• **INFORMATION GIVEN**:
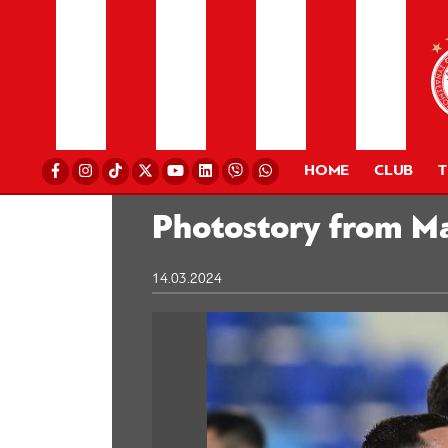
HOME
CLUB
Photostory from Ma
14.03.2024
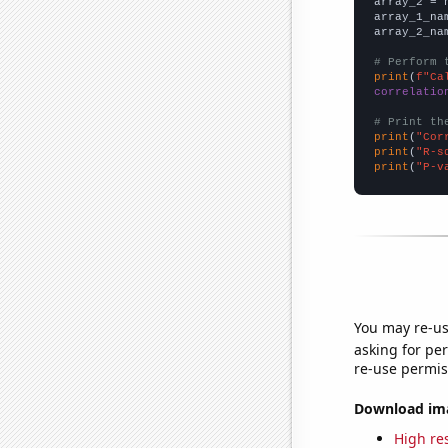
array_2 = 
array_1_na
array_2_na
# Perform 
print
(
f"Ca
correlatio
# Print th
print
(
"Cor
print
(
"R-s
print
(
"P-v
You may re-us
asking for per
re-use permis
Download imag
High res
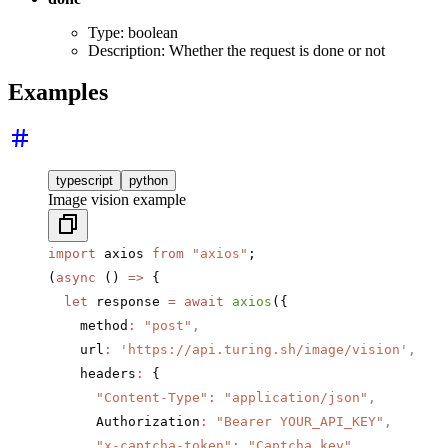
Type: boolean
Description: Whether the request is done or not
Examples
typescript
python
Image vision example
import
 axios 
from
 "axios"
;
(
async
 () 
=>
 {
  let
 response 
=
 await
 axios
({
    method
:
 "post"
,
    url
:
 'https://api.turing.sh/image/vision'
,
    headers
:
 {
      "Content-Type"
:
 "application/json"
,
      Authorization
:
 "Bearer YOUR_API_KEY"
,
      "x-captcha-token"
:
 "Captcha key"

...

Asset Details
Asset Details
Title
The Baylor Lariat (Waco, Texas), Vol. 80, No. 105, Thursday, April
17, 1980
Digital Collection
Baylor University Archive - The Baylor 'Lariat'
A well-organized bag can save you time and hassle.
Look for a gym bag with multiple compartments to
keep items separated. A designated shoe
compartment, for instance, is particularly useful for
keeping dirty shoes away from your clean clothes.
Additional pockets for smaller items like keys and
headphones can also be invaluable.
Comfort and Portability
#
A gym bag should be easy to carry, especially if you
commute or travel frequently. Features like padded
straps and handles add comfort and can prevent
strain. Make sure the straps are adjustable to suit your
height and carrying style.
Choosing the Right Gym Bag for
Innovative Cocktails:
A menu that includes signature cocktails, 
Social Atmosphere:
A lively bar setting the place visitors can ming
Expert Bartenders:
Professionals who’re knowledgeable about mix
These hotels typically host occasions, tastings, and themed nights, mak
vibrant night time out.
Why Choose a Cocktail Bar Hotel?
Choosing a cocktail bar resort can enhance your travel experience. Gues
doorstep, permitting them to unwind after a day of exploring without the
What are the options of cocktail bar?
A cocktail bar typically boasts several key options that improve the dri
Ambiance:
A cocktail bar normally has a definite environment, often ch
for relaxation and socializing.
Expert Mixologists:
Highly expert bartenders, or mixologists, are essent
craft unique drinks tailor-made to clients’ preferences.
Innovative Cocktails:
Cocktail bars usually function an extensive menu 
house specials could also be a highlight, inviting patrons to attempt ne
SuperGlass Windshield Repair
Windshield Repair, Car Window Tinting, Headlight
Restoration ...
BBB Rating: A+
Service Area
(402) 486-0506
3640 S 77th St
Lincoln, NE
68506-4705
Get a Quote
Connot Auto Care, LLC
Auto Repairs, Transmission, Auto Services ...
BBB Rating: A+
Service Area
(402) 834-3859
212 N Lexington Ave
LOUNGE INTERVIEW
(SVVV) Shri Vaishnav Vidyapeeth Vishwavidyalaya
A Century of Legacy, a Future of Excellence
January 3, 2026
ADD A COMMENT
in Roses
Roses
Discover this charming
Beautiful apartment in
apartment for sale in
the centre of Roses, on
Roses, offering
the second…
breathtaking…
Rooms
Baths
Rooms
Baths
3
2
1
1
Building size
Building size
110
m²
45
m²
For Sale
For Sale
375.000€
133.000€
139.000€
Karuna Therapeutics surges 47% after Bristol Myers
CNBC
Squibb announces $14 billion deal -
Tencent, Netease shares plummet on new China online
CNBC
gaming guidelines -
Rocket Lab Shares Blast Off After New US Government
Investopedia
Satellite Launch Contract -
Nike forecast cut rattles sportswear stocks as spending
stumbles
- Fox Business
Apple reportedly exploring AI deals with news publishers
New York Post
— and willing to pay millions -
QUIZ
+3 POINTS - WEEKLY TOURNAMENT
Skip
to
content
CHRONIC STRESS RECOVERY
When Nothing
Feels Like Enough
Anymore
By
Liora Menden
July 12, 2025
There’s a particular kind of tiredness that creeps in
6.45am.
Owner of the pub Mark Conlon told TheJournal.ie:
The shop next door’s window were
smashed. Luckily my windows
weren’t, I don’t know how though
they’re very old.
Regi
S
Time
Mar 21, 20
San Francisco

• **TASK GOAL**: Could you work out how many lines of the data above contain the word "Baylor"? Give only the number.

• **RESULT OF THIS TASK**: 2